La mise en œuvre de la réforme de l’enseignement a été une catastrophe parce qu’elle a (sciemment) confondu deux dimensions totalement différentes : une nécessaire remise en cause de la pédagogie et la crise de l’Autorité. Sous le prétexte d’une réforme pédagogique, elle a ainsi fait passer comme un mouvement positif ce qui était en fait non une remise en question mais une démission des éducateurs. Dès lors, il ne s’agissait plus de mettre la force du jeu, de l’activité et de l’imaginaire au service de la pédagogie, mais de nier celle-ci en bloc en la réduisant à une simple mise en jeu des pulsions naturelles. L’avènement de l’enfant-roi.
 
Sous l’angle particulier du contenu éducatif, cette évolution s’est marquée par le remplacement de la culture générale par ce qu’on peut nommer un bruit de fond médiatique. La disparition de l’éducation générale est accompagnée d’un recentrage sur des formations purement techniques (apprentissage, formation accompagnée) dans lesquelles l’homo hierarchicus fait place à l’homo protocolus.[9]
 
Et vous voudriez qu’il y ait une place pour l’éducation dans un tel monde ?
 
MALTAGLIATI
 
Suite de…
1. Le mythe de l’éducation nationale
A suivre….
3. Quand l’éducation ne va pas…rien ne va.


[1] Même si il n’y a sans doute aucun secteur d’activité aussi hiérarchisé en France que le monde académique.
[2] En matière électorale par exemple, sous l’Ancien Régime, c’est la famille qui s’exprime par la voix du père. S’il est décédé, la mère exercera le droit de vote familial. Des femmes ont donc voté en France bien avant 1945. Ceci rectifié, pour ce qui concerne l’ancien royaume de France, la discrimination à l’égard des femmes y existe, comme en témoigne la loi salique (succession à la royauté). Dans l’ancienne famille romaine, à la base de notre civilisation, la succession ne passe que par les hommes. Plus encore, seul le fils aîné représente la famille à la mort du père. Les autres fils resteront infans (sans voix). Ils ne peuvent accéder à la majorité qu’en se faisant adopter, par exemple par une famille qui n’aurait pas de descendant mâle (celle de leur femme ou n’importe quelle autre) ; ou alors il leur faut fonder un nouveau foyer par subdivision de l’ancien foyer paternel, une procédure plus rare, mais qui existe néanmoins.
[3] Les procès de sorcières ne sont pas le fait du moyen âge, mais du premier âge de l’État, XVIIème siècle.

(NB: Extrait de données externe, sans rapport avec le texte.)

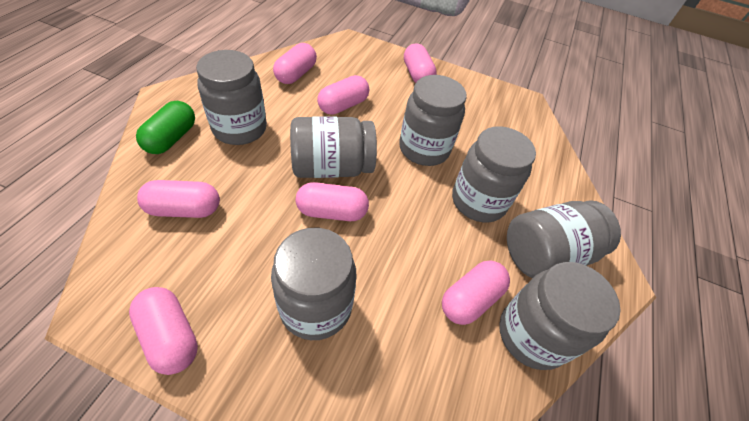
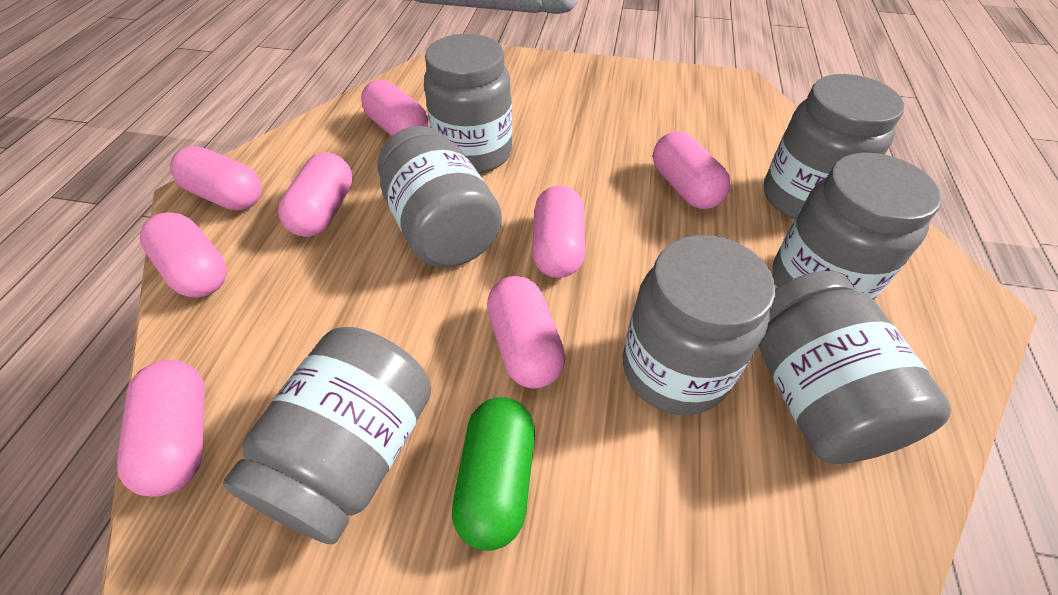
pink capsule: [129,287,198,375] [137,180,220,218] [273,43,317,84] [296,182,369,221] [317,75,369,115] [404,43,437,83] [442,260,510,325] = 7 -> [117,360,205,497] [140,212,227,298] [170,146,262,210] [278,152,353,237] [361,80,429,136] [487,276,566,389] [532,185,585,278] [653,131,731,209] = 8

Ils sont exercés par l’Inquisition, qui n’est pas comme on le croit souvent une institution médiévale, mais le produit d’une religion qui s’est fait la servante aînée de l’État.
[4] C’est une question ouverte aujourd’hui que de savoir si l’esprit moderne n’est pas plutôt issu des développements et débats internes aux scolastiques du XIVème siècle (Dun Scott, Ockham...) que du renversement du dogme religieux par une hypothétique « Renaissance ».
[5] Un État « fort parce qu’il promeut le désordre social », c’est bien sûr une absurdité pour les antifascistes qui ne peuvent voir la domination que comme violence, contrainte, oppression, exploitation. Vision bien passéiste de l’État, alors même que celui-ci domine aujourd’hui par la séduction, la perfidie, la corruption et fait tout pour paraître émaner de ceux qu’il réduit en esclavage (voyez le dossier La Servitude volontaire dans les lettres fantasques n°14, mars 2012).
[6] Les « Indignés » en sont un fort bel exemple.
[7] Nous ne sommes pas « en rupture » avec nos enfants parce qu’ils se révolteraient contre nos habitudes ou nos exigences, mais parce qu’ils vivent une vie simplement « autre », sans commune mesure avec la nôtre… et en plus souvent cela ne les empêche pas d’être « gentils », en fonction de quoi la rupture est encore plus amère.
[8] Il est tout à fait exact de dire, comme le relève un commentaire à mon article, que sans l’action des instituteurs de 1880 à 1914, il eût été impossible de mener les populations à l’immonde boucherie de 1914, encore célébrée de nos jours par tous nos édiles comme une grande guerre patriotique. Le rôle des instituteurs a été central dans tous les aspects du développement de la République, y compris les pires. Je crains le centenaire d’août 14, et notamment son impact sur l’éducation.
[9] Latin de poubelle, mais réalité vivante : l’être humain est de plus en plus ramené au technicien, et la technique au respect de protocoles.